Each year, the Dramatics Society at the University of Delhi holds a competition. Each of the various colleges at the university puts on a play written, directed, and performed by students. Although some of the performances are in Hindi–the most widely spoken of the hundreds of Indian languages–most are in English, a language every Indian university student speaks fluently.
My co-teacher, Joanne, and I learned of this play festival–Concoction–last year when we were in India preparing for the class we are now teaching. The minute we heard about it, we knew we wanted to take our students. Arranging a visit was a challenge. We had to find out whom to contact, and we needed special permission to attend, as the plays are not generally open to the public. But we finally figured out the logistics, were granted permission by the dean, and discovered the location through the help of our tour guide. On Tuesday afternoon, we climbed off the bus at Kamala Das College–a division of the university–to be greeted with the usual Indian graciousness.
The play we saw, The Moment at Hand, was funny, well performed, and charming. The writing was surprisingly crisp and fresh, and it frequently sent the audience into peels of laughter. But what I liked most about the play was that it challenged taboos.
India is a conservative culture. Despite call centers and coffee shops, Bollywood movies and American music, sexuality in India still exists in shadows and whispers. Women are expected to be modest and reserved, and to go to their wedding nights virgins. Dating is not unheard of among the upper classes, but no respectable middle class woman goes out alone with a man. Most marriages are still arranged, and many brides and grooms meet each other only once or twice before marriage, and then only with chaperones. Equality among the sexes might be chatted about in some quarters (and written into the constitution), but walk down the streets of most towns and you see a striking absence of women and girls. Many women still live in the traditional seclusion known as purdah, shielded forever from the eyes of the world. Go into a village in India, and you will see women casting their eyes downward when their husbands or fathers-in-law enter the room. Although the most conservative of traditions have crumbled in urban India where women go to universities and work in professions, underneath that veneer of modernity, tradition clings to Indian culture like a vine.
But not on the stage at Kamala Das University. In The Moment at Hand, written by a male student, women asserted themselves, swore, and stood their ground in arguments with men. Menstruation was openly mentioned in mixed company (not unusual in the West, but shocking in India), and, in a blatant violation of mainstream Indian attitudes, homosexuality was discussed without shame or ridicule.
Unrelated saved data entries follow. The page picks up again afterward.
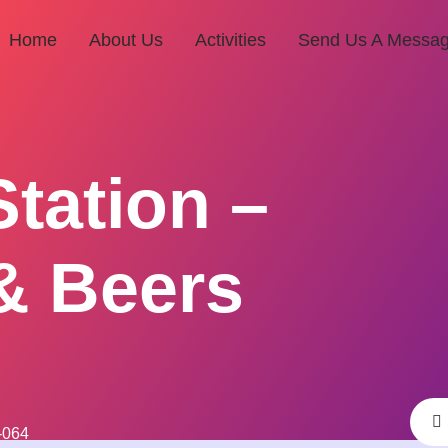
Home
About Us
Activities
Send Us A Messa
Station –
& Beers
-064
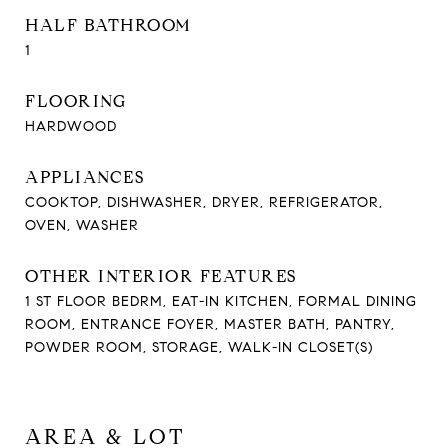
HALF BATHROOM
1
FLOORING
HARDWOOD
APPLIANCES
COOKTOP, DISHWASHER, DRYER, REFRIGERATOR,
OVEN, WASHER
OTHER INTERIOR FEATURES
1 ST FLOOR BEDRM, EAT-IN KITCHEN, FORMAL DINING
ROOM, ENTRANCE FOYER, MASTER BATH, PANTRY,
POWDER ROOM, STORAGE, WALK-IN CLOSET(S)
AREA & LOT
I loved seeing these Indian students challenging the assumptions of their culture, not because I think tradition is a bad thing in and of itself, and certainly not because I think India should adopt Western values (actually, the thought makes me shudder). I loved it because I believe that, to keep tradition–any tradition–from hardening into oppression, to keep it from becoming a servant to the powerful and privileged, it has to be challenged, strongly and relentlessly. What keeps societies alive is a tension–an in-your-face refusal to accept the status quo pushing against the long, sticky fingers of the past.
The play didn’t show a “better” way of life from that of tradtional India, just a different one. The characters–male and female–smoked, drank, lied, played games with each other’s feelings, and were often shallow and immature. Those are hardly admirable qualities. But the point of the play wasn’t to depict something preferable to traditional India. It was, at least in part, to shock the audience, to challenge their assumptions, to turn the old way on its head and provide a counterbalance to the weight of conservative values.
Some things are vastly different from culture to culture and era to era. And some things are simply the same. Whether they’re in New Delhi or Paris, Addis Ababa or Berkeley, college students are a force for change. They are ready to slap tradition around, to push new ideas forward, to force the world to take notice. To say, as my generation did, the times, they are a-changin’. Youth movements aren’t always right, but they are always important. It’s one of the things I love about being a professor–my students’ willingness to challenge everything. And it’s one of the things I loved seeing about this other group of university students, in another country on the opposite side of the globe.